Security considerations
Agents are fully autonomous: no human approval is required for any action. Two layers of whitelisting keep this safe:
The agent only watches organisations whitelisted at deploy time.
Agents must be explicitly admitted to a Powers organisation on-chain — a second whitelist enforced by the protocol itself.
To control token costs, users must deploy agents using their own API keys. External web access within agent skills is strictly controlled via a URL whitelist. An API secret is required to access the agent service.
In addition
ZeroDev account abstraction
As part of the buildathon requirements, we integrated ZeroDev into our Account Abstraction stack. This allows users to interact with Powers organisations without needing to manage gas directly, lowering the barrier to participation.
Return to Arbitrum
We returned to Arbitrum Sepolia for all example organisation deployments, having previously shifted to Ethereum Sepolia. It has been a smooth experience and a good fit for the protocol.
Frontend overhaul
Shortly before the buildathon we ran a user simulation, which surfaced the frontend as a high-priority issue. We took the opportunity to completely refactor the UI, improving clarity and usability across the board.
Final note
Everything built during the buildathon is included in the publius-projects/powers-monorepo. After the buildathon, /ai-agent, /ai-skill, and /xmtp-agent will be moved to a dedicated publius-projects/powers-utils repository.

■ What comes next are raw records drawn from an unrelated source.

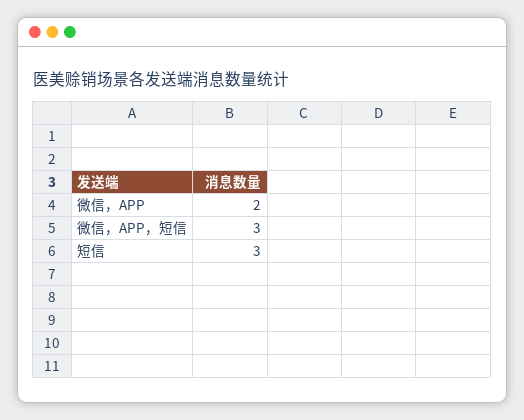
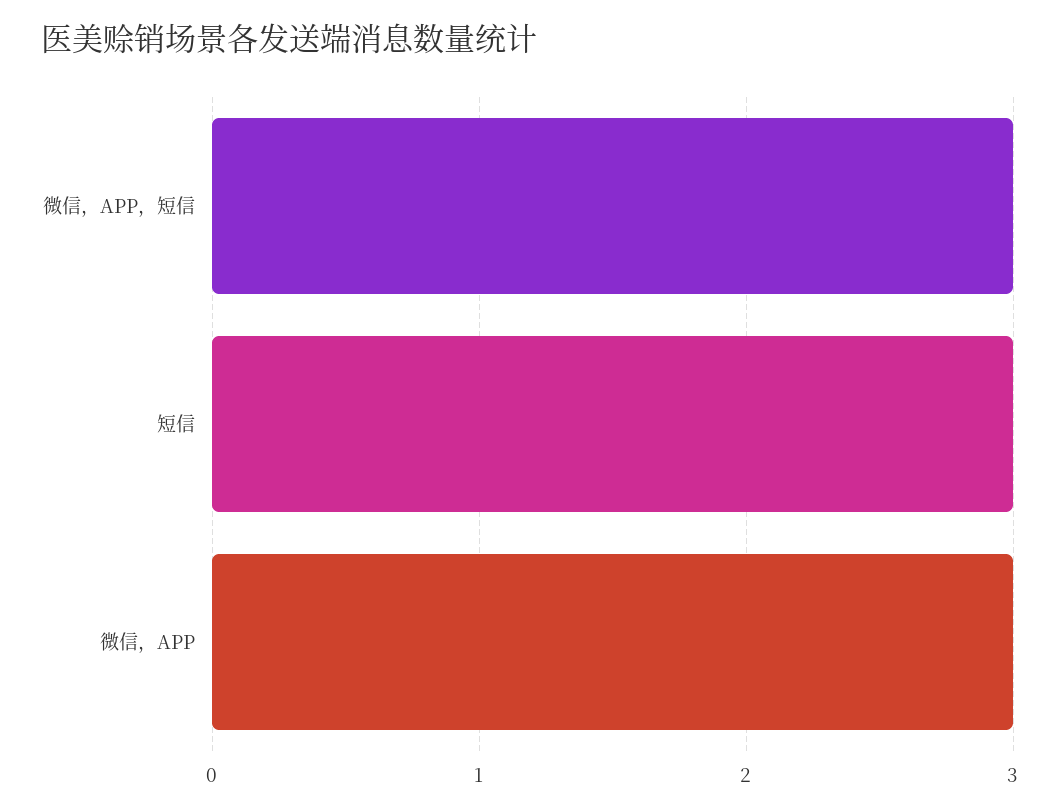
  {
-   "微信，APP": 2,
+   "微信，APP": 3,
    "微信，APP，短信": 3,
    "短信": 3
  }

During the Arbitrum Openhouse Buildathon, we integrated AI into Powers in two distinct ways: An AI skill that guides users through designing a governance system and outputs a deployment-ready configuration — dramatically lowering the barrier to launching a new governed organisation. AI agents that can be assigned governance roles within a Powers organisation, actively participating in deliberation and on-chain action via XMTP messaging. See details in the description section of the project.
No funds have been raised to date. Development has been focused on building Powers against real-world governance use cases. We are in the process of incorporating Publius Projects as a Community Interest Company (CIC) under UK law, and will be looking for parties interested in supporting the project. A CIC can have shareholders, but the Powers protocol is not designed to maximise revenue — it is built for long-term social and political impact, and that shapes every decision we make.